JAKARTA - Majelis Hakim Pengadilan Negeri Jakarta Selatan yang dipimpin Wahyu Iman Santosa sudah menjatuhkan vonis bagi empat terdakwa kasus pembunuhan berencana terhadap Novriansyah Yosua Hutabarat alias Brigadir J. Mereka adalah Ferdy Sambo, Putri Candrawathi, Kuat Ma’ruf dan Ricky Rizal.
Pada keempatnya, hakim memberi hukuman lebih berat dari tuntutan Jaksa Penuntut Umum (JPU). Sidang vonis Sambo dan Putri digelar pada 13 Februari 2023, sedangkan untuk Kuat Ma’ruf dan Ricky Rizal pada 14 Februari 2023.
Hakim tinggal menjatuhkan vonis pada satu terdakwa lainnya, yakni Richard Eliezer. Pria yang kini karib disapa Bharada E itu menjalani vonis pada Rabu (15/2/2023).
1. Ferdy Sambo
Terdakwa pertama yang mendapat vonis hakim adalah Ferdy Sambo. Pada tuntutan Jaksa, mantan Kadiv Propam Polri itu dituntut penjara seumur hidup. Namun, hakim berkata lain dengan menjatuhkan Sambo hukuman mati.

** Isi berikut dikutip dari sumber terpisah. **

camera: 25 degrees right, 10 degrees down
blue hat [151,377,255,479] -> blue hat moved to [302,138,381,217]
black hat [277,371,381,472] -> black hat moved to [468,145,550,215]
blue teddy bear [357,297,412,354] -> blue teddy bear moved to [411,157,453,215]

Ferdy Sambo dinilai melanggar Pasal 340 KUHP subsider Pasal 338 KUHP jo Pasal 55 Ayat (1) ke-1 KUHP jo Pasal 56 ke-1 Kitab Undang-Undang Hukum Pidana (KUHP).
Hal yang memberatkan adalah, perbuatan Sambo dilakukan terhadap ajudan sendiri yang telah mengabdi selama tiga tahun, perbuatan terdakwa mengakibatkan duka mendalam bagi keluarga korban.
Baca juga: Pendukung Bharada E Ramai Datangi PN Jaksel Jelang Sidang Vonis, dari Remaja hingga Emak-Emak!
Selanjutnya, perbuatan Sambo menyebabkan kegaduhan di masyarakat, skenario yang disusun Ferdy Sambo juga dianggap tidak pantas dalam kedudukannya sebagai pejabat utama Polri.
Perbuatan terdakwa telah mencoreng institusi Polri di mata Indonesia dan dunia. Perbuatan terdakwa menyebabkan anggota Polri lainnya terlibat," kata Hakim Wahyu.
Sementara itu, Majelis Hakim menilai tidak ada hal yang meringankan hukuman Ferdy Sambo.
2. Putri Candrawathi
Selanjutnya adalah Putri Candrawathi. Secara mengejutkan Majelis Hakim menjatuhkan vonis 20 tahun penjara untuk istri Ferdy Sambo tersebut. Padahal dalam tuntutan Jaksa, Putri dituntut selama 8 tahun penjara.
Adapun hal yang memberatkan Putri adalah, pertama terdakwa selaku istri seorang Kadiv Propam Polri sekaligus pengurus besar Bhayangkari sebagai Bendahara Umum seharusnya menjadi teladan dan contoh anggota Bhayangkari lainnya sebagai pendamping suami.
Kedua, perbuatan terdakwa mencoreng nama baik organisasi para istri Bhayangkari. Ketiga, terdakwa berbelit-belit dan tidak berterus terang dalam persidangan sehingga menyulitkan jalannya persidangan.
Keempat, terdakwa tidak mengakui kesalahannya dan justru memosisikan dirinya sebagai korban. Kelima, perbuatan terdakwa telah berdampak dan menimbulkan kerugian yang besar berbagai pihak baik materiel maupun moril bahkan memutus masa depan banyak personel anggota kepolisian.
Sama seperti suaminya, tidak ada hal yang meringankan dalam vonis Putri Candrawathi.